Ann Conser Curley
COMMENCEMENT EXERCISES, MAY 17, 2015
Citation presented by Amy E. Farrell
John J. Curley ’60 and Ann C. Curley ’63 Chair of
Liberal Arts, Professor of American Studies and
Women’s and Gender Studies
Conferring of the degree by Nancy A. Roseman, President
Ann Conser Curley, in 1990 you wrote a fascinating article in the Dickinson Magazine, entitled “A Quiet Woman of Substance.” Focusing on the little-known life of Mary Dickinson, your article reminds us of the fortitude, the strength of character, and the ideals of the female half of the pair whose resources founded our college. Like Mary Dickinson, you too are a “woman of substance,” whose dedication to the college and to the centrality of the liberal arts has profoundly sustained and enriched our institution, the lives of countless young people, and the world of ideas and creativity.

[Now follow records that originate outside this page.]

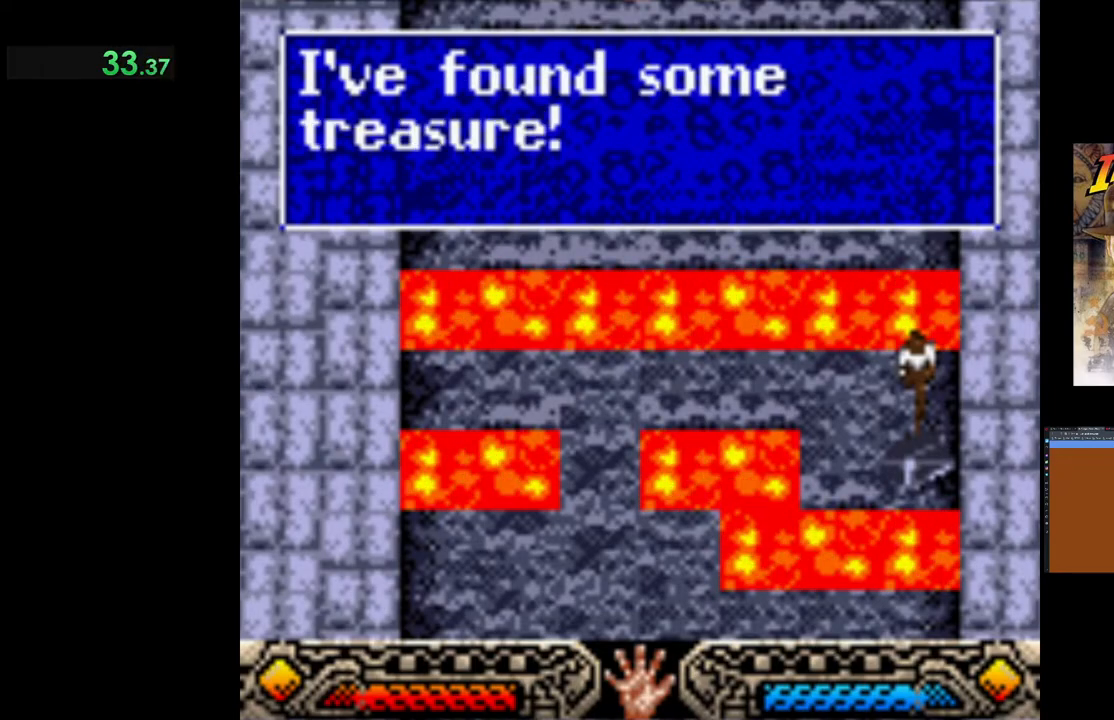
{"buttons": [], "left_stick": "down-left", "events": [[100, "A", "up"], [183, "A", "down"], [267, "A", "up"], [350, "left_stick", "left"], [483, "left_stick", "down-left"]]}
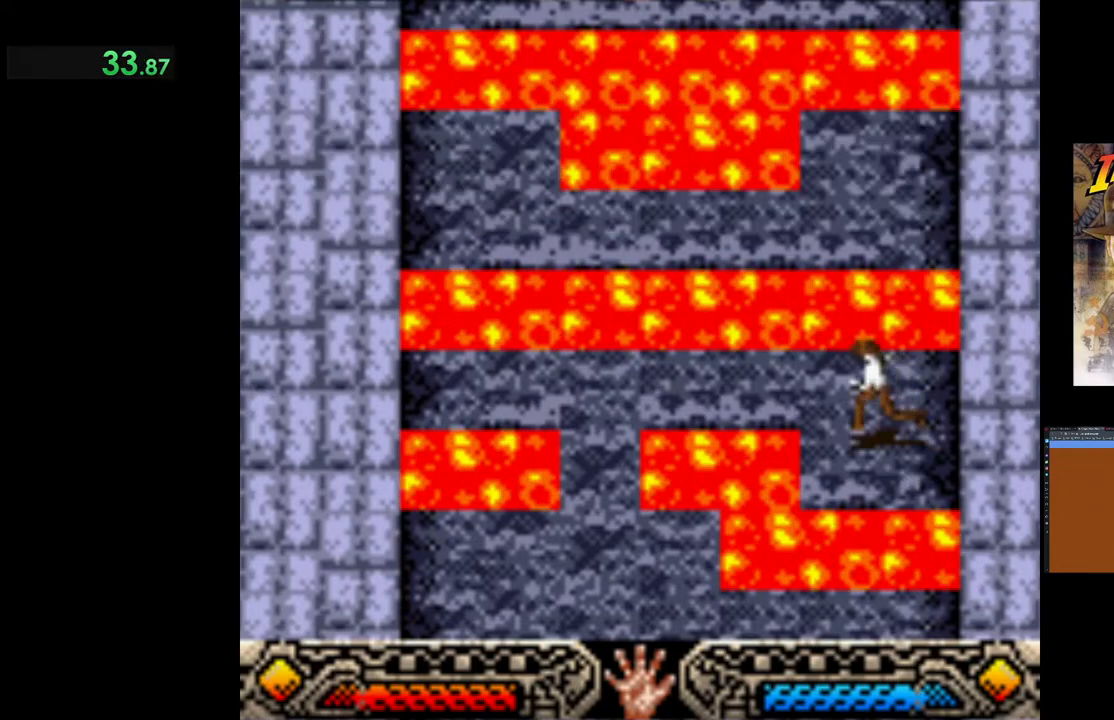
{"buttons": [], "left_stick": "down-left", "events": [[50, "B", "down"], [183, "B", "up"]]}
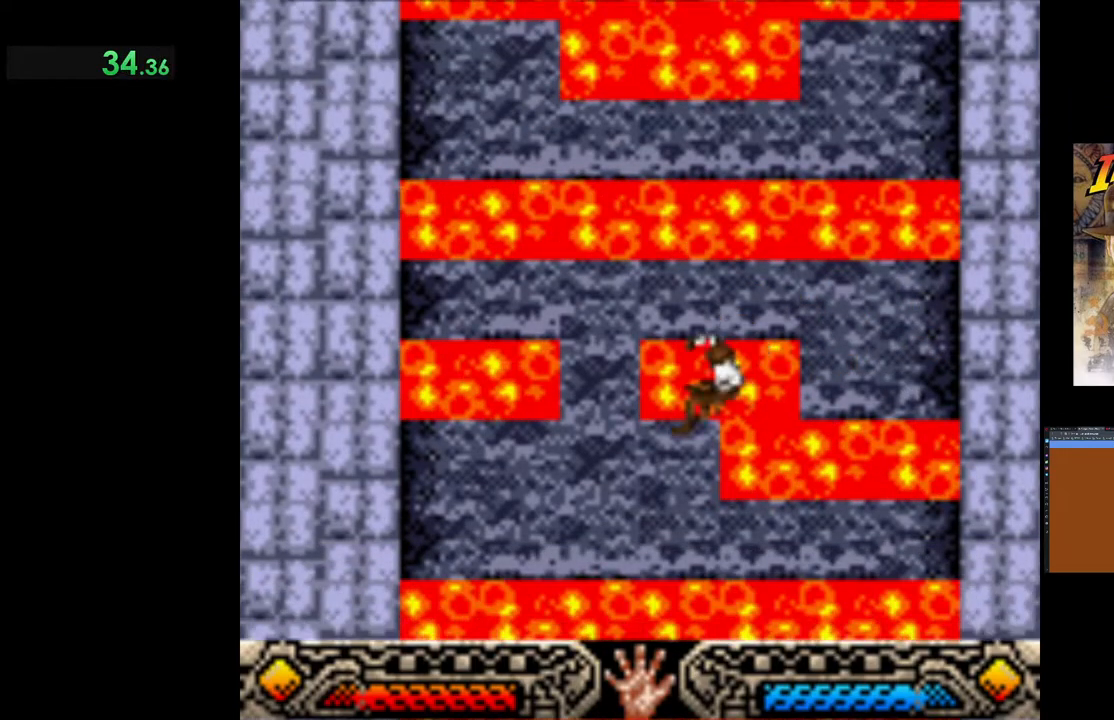
{"buttons": [], "left_stick": "center", "events": [[350, "left_stick", "center"]]}
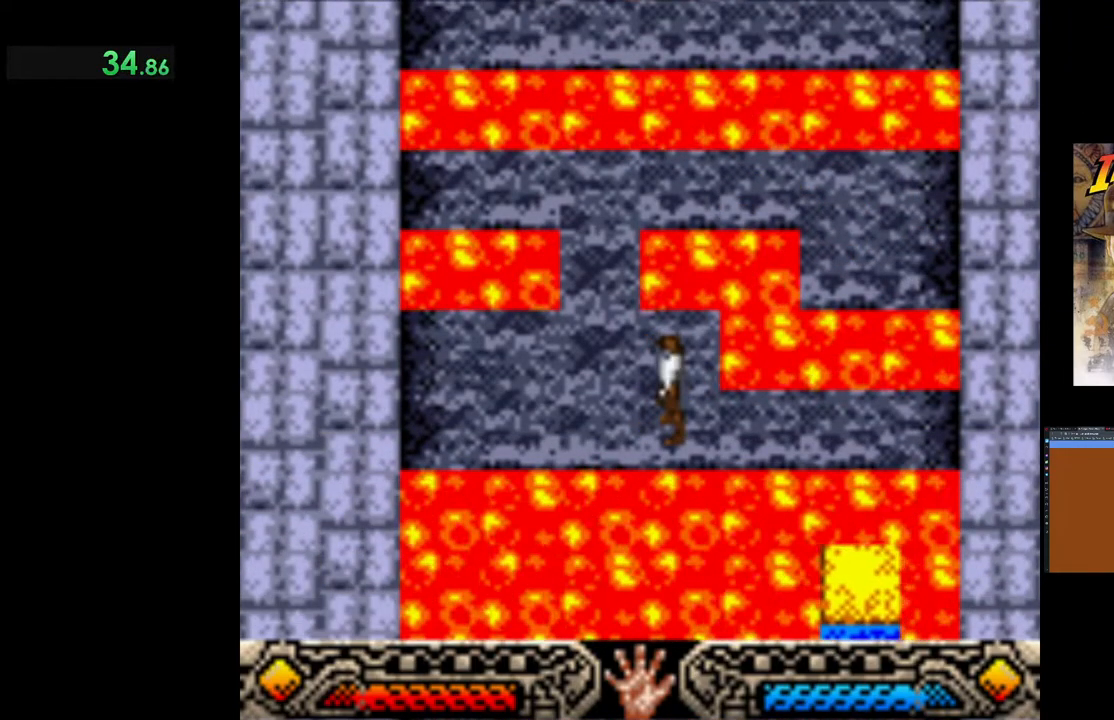
{"buttons": [], "left_stick": "center", "events": []}
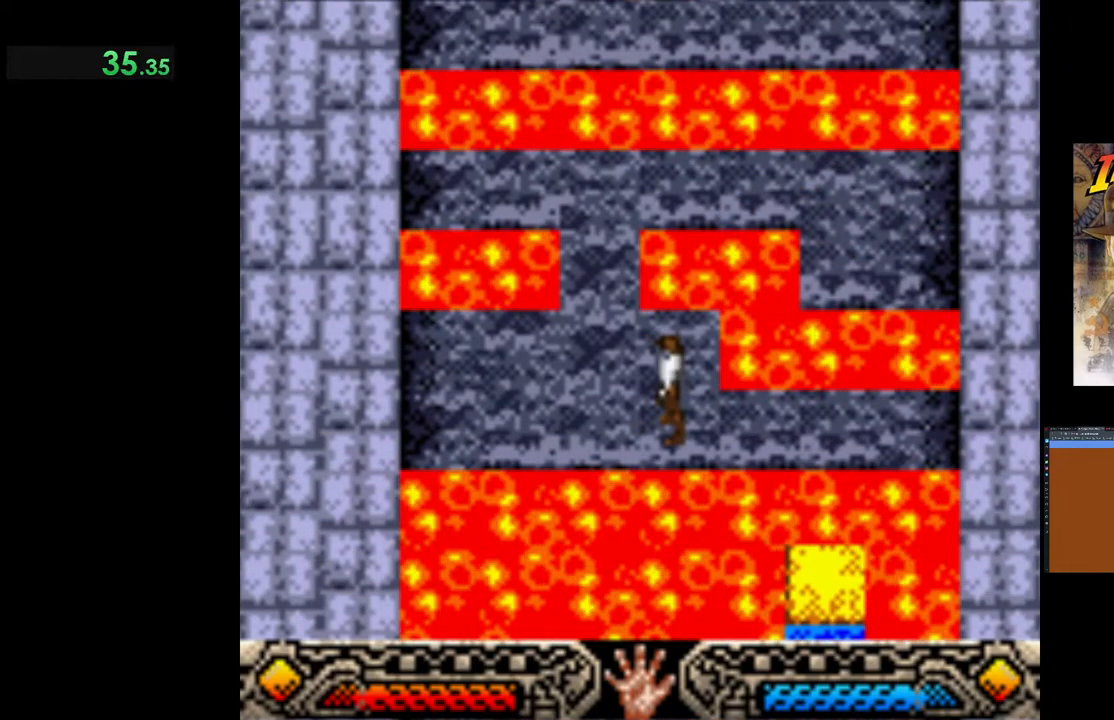
{"buttons": [], "left_stick": "center", "events": [[100, "left_stick", "up"], [250, "left_stick", "center"], [417, "left_stick", "down"], [500, "left_stick", "center"]]}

As a Dickinson student, you dove into the life of the college. An English major, you honed your analytic and communication skills, earning both membership in the Wheel and Chain Senior Women’s Honorary Society and the prestigious Phi Beta Kappa award. As one of the Mermaid Players, you performed in, managed, and produced plays such as “Crime and Punishment,” “A Thurber Carnival,” and “Arsenic and Old Lace.” From your early days as a staff writer for the Dickinsonian, when you wrote about the inauguration of Rubendall to his new post as president of Dickinson, to your later days as assistant news editor and managing editor, you demonstrated what would become a lifelong commitment to the importance of journalism and free speech. Indeed, as one person remarked when I described the connections I saw between you and Mary Dickinson, the adjective “quiet” does not quite fit, as you always express yourself “passionately, eloquently, and knowledgeably” about what you love.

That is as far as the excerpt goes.